Prescription de l'action garantie des vices cachés la troisième chambre s'entête
France > Droit privé > Droit civil > Droit commercial
Par Louis Thibierge
Agrégé des Facultés de Droit
Professeur à l’Université d’Aix-Marseille
Membre du Centre de Droit Économique
Directeur du Master 2 Recherche Droit Économique
Directeur du DESU Economic Law
Avocat au Barreau de Paris
15 septembre
Il y a quelques semaines, nous relevions la résistance de la troisième chambre civile (Cass. civ. 3, 16 février 2022, n° 20-19.047 [1]), sur la prescription de l’action en garantie des vices cachés.
Rappelons les termes du débat. Pour la première chambre civile et la chambre commerciale, l’action en garantie des vices cachés est enfermée dans un double délai : 2 ans à compter de la découverte du vice (Art. 1648 C. Civ.) et 5 ans de la vente (L. 110-4 C. Com.).
En dépit des critiques, la troisième chambre civile persiste et signe.
Concernant les ventes conclues avant la réforme du droit de la prescription (loi du 17 juin 2008), la Cour réaffirme que « sauf à porter une atteinte disproportionnée au droit d'accès au juge, le constructeur dont la responsabilité est ainsi retenue en raison des vices affectant les matériaux qu'il a mis en œuvre pour la réalisation de l'ouvrage, doit pouvoir exercer une action récursoire contre son vendeur sur le fondement de la garantie des vices cachés sans voir son action enfermée dans un délai de prescription courant à compter de la vente initiale ».
Le délai de l’article L. 110-4, que d’aucuns estiment pourtant plus proche d’un délai de forclusion que de prescription, serait « suspendu jusqu’à ce que la responsabilité de l’entrepreneur soit recherchée par le maître de l’ouvrage ».
Quant aux ventes conclues postérieurement à la réforme précitée, la troisième chambre civile réaffirme que « l'encadrement dans le temps de l'action en garantie des vices cachés ne peut être assuré que par l'article 2232 du code civil qui édicte un délai butoir de vingt ans à compter de la naissance du droit (3e Civ., 8 décembre 2021, n° 20-21.439) ».
Dernier point, et pas des moindres, la troisième chambre civile statue sur le point de départ du délai de 5 ans de l’art.

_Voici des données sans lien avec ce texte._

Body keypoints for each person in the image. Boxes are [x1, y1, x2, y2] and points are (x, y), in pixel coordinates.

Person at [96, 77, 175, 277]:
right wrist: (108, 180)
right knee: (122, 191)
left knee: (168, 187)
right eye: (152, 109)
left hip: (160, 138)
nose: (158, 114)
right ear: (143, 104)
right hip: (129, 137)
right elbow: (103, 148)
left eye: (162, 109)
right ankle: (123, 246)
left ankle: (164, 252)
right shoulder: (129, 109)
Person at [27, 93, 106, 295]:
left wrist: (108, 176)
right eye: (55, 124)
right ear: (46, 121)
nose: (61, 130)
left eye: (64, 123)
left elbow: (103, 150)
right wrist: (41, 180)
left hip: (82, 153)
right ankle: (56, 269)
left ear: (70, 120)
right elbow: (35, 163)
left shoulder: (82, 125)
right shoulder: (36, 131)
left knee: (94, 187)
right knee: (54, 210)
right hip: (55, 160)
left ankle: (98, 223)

L. 110-4.
Alors que bon nombre d’arrêts le fixait au jour de la vente, la Cour décide que « La loi du 17 juin 2008 ayant réduit le délai de prescription prévu par l'article L. 110-4, I, du code de commerce, sans préciser son point de départ, celui-ci ne peut que résulter du droit commun de l'article 2224 du code civil ». Elle en déduit que l’article L. 110-4 ne peut constituer un délai-butoir.
Le raisonnement ne convainc pas. En quoi est-ce qu’une loi postérieure, transposée dans le Code civil, aurait vocation à fixer le point de départ d’un délai résultant du Code de commerce ? N’y a-t-il pas quelque artifice à raisonner de la sorte, afin de dénier à l’article L. 110-4 la qualité de délai butoir ?
La sécurité juridique gagne-t-elle vraiment à que l’on puisse ainsi étendre sans fin la durée de garantie du vendeur initial ?
Sur ces questions, Louis Thibierge, « Prescription de l’action en garantie des vices cachés : en quête de cohérence », Revue des contrats 2022/3, 30 septembre 2022, à paraître.